Every entrepreneur goes into business with the goal of achieving financial success. Sadly, that is not always the case as some of these entrepreneurs crumble under the weight of debt. How serious is it? The Automated Access to Court Electronic Records made a startling revelation: tens of thousands of businesses file for bankruptcy every month.
How can you salvage your business and prevent it from going down the same way as these businesses? What measures can you take to join the rank of successful businessmen?
These effective tips have helped some small business owners to keep their business out of financial troubles.
- Cut Unnecessary Expenses
Businesses go into debt when their expenses exceed their income. Fortunately, this is a preventable problem. How? Cut down any expenses that will do your business more harm than good. Make a list of your recurring expenses and strike out any expenses that add no value to your businesses. Remove all expenses that your business can do without.
Let me come out straight here. Can you trade your big delivery truck for a smaller and more economical vehicle? Instead of running your business from that big office that piles thousands of dollars of debt on you through rent and maintenance, can you afford to share office space with a friend or another business?
If maintaining your house is another financial mistake, why don’t you sell it and move to a cheaper home? In a nutshell, keep your expenses within your income; don’t live above your means.

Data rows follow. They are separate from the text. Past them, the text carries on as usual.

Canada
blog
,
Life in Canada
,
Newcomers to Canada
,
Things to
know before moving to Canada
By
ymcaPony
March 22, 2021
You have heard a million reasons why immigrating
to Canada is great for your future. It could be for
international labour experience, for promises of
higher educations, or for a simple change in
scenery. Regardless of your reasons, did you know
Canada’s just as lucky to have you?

You can live the life out your dream when you finally hit it big, how lean you go today for tomorrow’s sake will broaden your tomorrow.
- Consolidate Your Loans
Consolidating your loans is one of the best ways to be on top of the situation. You can consolidate small loans into a single long-term loan. This will give you enough time to work out practical plans that will assist you in paying off your debt within the stipulated time.
Consolidating your loans has many advantages which include:
- Longer payment duration
Most Consolidation laws allow you to pay your loan over a longer period of time than paying different loans simultaneously. That will help you pay up your loan over time without compounding your problem.
- Reduced monthly payment
Since you will be paying over a longer period of time, the monthly payment will be reduced. In effect, you will have enough cash flow to run your business after making the monthly payment to service the loan.
- Prioritize Debt Payment
What do I mean? Pay off the most important debt first before concentrating on others. How can you do this? Make a list of your debts and pay off the debts that can force you out of business. Two of such debts are:
- Debts with high-interest rates
If the interest rates of some of your debts are high, service those debts first. Otherwise, you may sign your business’ death certificate. How? If you secure a loan at 15% interest rate, leaving this loan unpaid will double your debt in 7 months. You heard me right, 7 months only.
- Debt that you used your business or personal assets as collateral
If you use either of your business or personal assets to secure loan or purchase on credit from a supplier, you will prevent these benefactors from coming for your business or property if you pay their debts first. If they eventually come for your assets, it will be the final straw that will break the camel’s back, forcing you out of business.
- Get Extra Source Of Income
This may be the lifeline that your business needs to become debt-free. What skills do you have that can get you extra income? Use those skills to get some extra income. There are business owners who need part-time employers.
You can explore this option to find means of earning extra income that will help you pay off your debt gradually. What about using freelancers or part time employees in your business rather than paying full time staff? Shore up some resources and you can pay off debt quickly.
- Negotiate With Your Creditors
This is another idea that can help you get out of debt fast. If you can strike a deal with your creditors, you will have enough time to source for fund and pay off your debt without much delay. This will also save you thousands of dollars.
For instance, if you can convince your creditors to decrease your interest rates to make payment faster, they might consider that option in lieu of declaring bankrupt. To make it effective, work with a competent business debt settlement program. With their experience and expertise, such programs will help you reach an agreement with your creditors faster.
Many businesses that were facing extinction have managed to turn their fate around and by implementing some of the practical and effective ideas suggested here. While filing bankrupt may be appealing, implementing these ideas will not only keep creditors off your business, it will help you get out of debt stronger and better.